» **DIRECTIONS FOR THIS TASK**: Find the line in the material below that contains "magnification brightfield microscopy", then give it again, with all later lines, exactly as shown.

» **AVAILABLE DATA**:
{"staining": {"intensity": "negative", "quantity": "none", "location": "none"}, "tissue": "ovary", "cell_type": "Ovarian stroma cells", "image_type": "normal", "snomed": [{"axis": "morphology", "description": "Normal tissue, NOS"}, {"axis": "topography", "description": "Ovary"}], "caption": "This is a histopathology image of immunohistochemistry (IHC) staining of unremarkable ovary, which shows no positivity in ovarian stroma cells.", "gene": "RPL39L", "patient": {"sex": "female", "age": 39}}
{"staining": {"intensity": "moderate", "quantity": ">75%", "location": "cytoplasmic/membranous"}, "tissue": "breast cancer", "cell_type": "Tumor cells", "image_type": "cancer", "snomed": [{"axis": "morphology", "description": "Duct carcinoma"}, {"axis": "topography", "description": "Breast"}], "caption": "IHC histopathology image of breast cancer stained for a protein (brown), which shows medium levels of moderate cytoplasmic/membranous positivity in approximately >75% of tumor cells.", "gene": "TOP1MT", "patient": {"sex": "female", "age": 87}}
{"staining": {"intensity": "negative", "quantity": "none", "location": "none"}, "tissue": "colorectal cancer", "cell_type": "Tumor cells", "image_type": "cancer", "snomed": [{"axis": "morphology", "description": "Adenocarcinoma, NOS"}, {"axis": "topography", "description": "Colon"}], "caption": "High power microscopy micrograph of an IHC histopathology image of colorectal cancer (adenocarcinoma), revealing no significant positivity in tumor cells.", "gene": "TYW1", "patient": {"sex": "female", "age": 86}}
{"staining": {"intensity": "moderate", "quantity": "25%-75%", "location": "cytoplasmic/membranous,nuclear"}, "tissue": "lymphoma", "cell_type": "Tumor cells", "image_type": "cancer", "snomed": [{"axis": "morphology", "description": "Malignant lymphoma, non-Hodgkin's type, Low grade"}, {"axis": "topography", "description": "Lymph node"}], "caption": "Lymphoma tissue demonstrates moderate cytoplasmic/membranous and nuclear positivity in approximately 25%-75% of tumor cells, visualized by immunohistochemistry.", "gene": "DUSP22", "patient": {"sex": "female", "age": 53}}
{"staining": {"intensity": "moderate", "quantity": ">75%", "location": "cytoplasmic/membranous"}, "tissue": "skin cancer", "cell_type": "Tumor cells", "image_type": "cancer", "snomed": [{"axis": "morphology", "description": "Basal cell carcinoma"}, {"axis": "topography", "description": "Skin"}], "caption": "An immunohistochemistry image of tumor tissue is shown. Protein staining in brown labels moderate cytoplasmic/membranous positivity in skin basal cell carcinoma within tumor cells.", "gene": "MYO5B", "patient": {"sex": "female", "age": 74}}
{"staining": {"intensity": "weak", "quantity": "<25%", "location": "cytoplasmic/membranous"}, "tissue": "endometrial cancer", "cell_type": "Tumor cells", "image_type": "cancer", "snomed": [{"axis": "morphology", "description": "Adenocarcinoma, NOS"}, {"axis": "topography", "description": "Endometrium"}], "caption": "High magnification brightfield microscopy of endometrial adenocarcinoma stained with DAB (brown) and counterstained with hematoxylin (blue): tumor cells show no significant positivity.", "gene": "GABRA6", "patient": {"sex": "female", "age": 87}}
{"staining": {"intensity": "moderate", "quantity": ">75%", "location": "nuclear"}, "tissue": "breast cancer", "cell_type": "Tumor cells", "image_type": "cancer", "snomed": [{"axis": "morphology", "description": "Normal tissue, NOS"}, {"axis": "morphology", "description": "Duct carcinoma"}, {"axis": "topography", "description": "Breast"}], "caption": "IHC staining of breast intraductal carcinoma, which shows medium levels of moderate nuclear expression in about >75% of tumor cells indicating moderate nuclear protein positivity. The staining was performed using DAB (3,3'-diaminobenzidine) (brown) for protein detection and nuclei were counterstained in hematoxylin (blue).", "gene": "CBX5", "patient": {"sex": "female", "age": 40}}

» **RESULT**:
{"staining": {"intensity": "weak", "quantity": "<25%", "location": "cytoplasmic/membranous"}, "tissue": "endometrial cancer", "cell_type": "Tumor cells", "image_type": "cancer", "snomed": [{"axis": "morphology", "description": "Adenocarcinoma, NOS"}, {"axis": "topography", "description": "Endometrium"}], "caption": "High magnification brightfield microscopy of endometrial adenocarcinoma stained with DAB (brown) and counterstained with hematoxylin (blue): tumor cells show no significant positivity.", "gene": "GABRA6", "patient": {"sex": "female", "age": 87}}
{"staining": {"intensity": "moderate", "quantity": ">75%", "location": "nuclear"}, "tissue": "breast cancer", "cell_type": "Tumor cells", "image_type": "cancer", "snomed": [{"axis": "morphology", "description": "Normal tissue, NOS"}, {"axis": "morphology", "description": "Duct carcinoma"}, {"axis": "topography", "description": "Breast"}], "caption": "IHC staining of breast intraductal carcinoma, which shows medium levels of moderate nuclear expression in about >75% of tumor cells indicating moderate nuclear protein positivity. The staining was performed using DAB (3,3'-diaminobenzidine) (brown) for protein detection and nuclei were counterstained in hematoxylin (blue).", "gene": "CBX5", "patient": {"sex": "female", "age": 40}}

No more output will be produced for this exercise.